Metabolic syndrome and neuroprotection
DOI:
https://doi.org/10.56294/piii2024341Keywords:
metabolic syndrome, neuroprotection, oxidative stress, brain, hypoxiaAbstract
Introduction. Over the years, the prevalence of metabolic syndrome has increased dramatically in developing countries as a major by-product of industrialization. Many factors, such as the consumption of hypercaloric diets and sedentary lifestyles, favor the spread of this disorder. Undoubtedly, the massive and still growing incidence of metabolic syndrome makes this epidemic a major public health problem. Metabolic syndrome is also a neurological and psychiatric risk factor. In this paper, an exploratory literature review on the subject will be performed.
In this paper, we survey the information as to what is known about the metabolic syndrome beyond its classical association with cardiovascular disease and type 2 diabetes mellitus, since the metabolic syndrome also represents a risk factor for nervous tissue and threatens neuronal function. First, we present some essential concepts of the pathophysiology of metabolic syndrome. Second, we explore some neuroprotective approaches in metabolic syndrome related to cerebral hypoxia.

→ **ENTRIES SUPPLIED**:

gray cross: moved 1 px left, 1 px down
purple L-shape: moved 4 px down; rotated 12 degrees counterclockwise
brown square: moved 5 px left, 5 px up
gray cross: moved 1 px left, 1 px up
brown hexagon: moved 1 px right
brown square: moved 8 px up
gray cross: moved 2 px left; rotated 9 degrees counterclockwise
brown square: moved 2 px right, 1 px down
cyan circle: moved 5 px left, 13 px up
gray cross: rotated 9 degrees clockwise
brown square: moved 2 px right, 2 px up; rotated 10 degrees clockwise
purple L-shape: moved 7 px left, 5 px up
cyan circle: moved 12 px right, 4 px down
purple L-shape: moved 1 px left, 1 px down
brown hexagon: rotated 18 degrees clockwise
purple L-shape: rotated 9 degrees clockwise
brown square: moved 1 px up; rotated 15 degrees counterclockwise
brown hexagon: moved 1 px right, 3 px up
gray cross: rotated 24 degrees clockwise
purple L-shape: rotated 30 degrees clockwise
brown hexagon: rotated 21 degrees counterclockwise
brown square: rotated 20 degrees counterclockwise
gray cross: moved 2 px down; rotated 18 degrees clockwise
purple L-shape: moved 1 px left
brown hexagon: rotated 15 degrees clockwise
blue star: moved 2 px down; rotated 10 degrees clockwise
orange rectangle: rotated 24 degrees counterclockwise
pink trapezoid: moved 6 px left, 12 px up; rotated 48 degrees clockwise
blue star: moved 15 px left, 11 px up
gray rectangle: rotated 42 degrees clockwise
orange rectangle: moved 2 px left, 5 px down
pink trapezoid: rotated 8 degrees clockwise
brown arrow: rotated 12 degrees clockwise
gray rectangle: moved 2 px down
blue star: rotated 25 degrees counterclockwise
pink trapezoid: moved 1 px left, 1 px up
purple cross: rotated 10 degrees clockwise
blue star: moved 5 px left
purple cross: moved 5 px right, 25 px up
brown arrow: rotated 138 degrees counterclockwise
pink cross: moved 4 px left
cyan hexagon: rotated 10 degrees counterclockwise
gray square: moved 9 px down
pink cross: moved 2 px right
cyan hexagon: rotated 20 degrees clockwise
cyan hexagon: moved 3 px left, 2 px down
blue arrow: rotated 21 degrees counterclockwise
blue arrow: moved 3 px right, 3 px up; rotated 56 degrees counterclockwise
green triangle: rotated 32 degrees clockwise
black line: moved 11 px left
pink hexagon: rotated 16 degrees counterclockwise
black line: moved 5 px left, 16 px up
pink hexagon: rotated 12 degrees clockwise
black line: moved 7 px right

→ **TASK SET**:
- A) What kind of literature review does the abstract on metabolic syndrome and neuroprotection say will be performed?
- B) Retype the abstract on metabolic syndrome and neuroprotection from "In this paper, we" to "to cerebral hypoxia.".

→ **RESPONSES**:
- A) An exploratory literature review.

- B)
In this paper, we survey the information as to what is known about the metabolic syndrome beyond its classical association with cardiovascular disease and type 2 diabetes mellitus, since the metabolic syndrome also represents a risk factor for nervous tissue and threatens neuronal function. First, we present some essential concepts of the pathophysiology of metabolic syndrome. Second, we explore some neuroprotective approaches in metabolic syndrome related to cerebral hypoxia.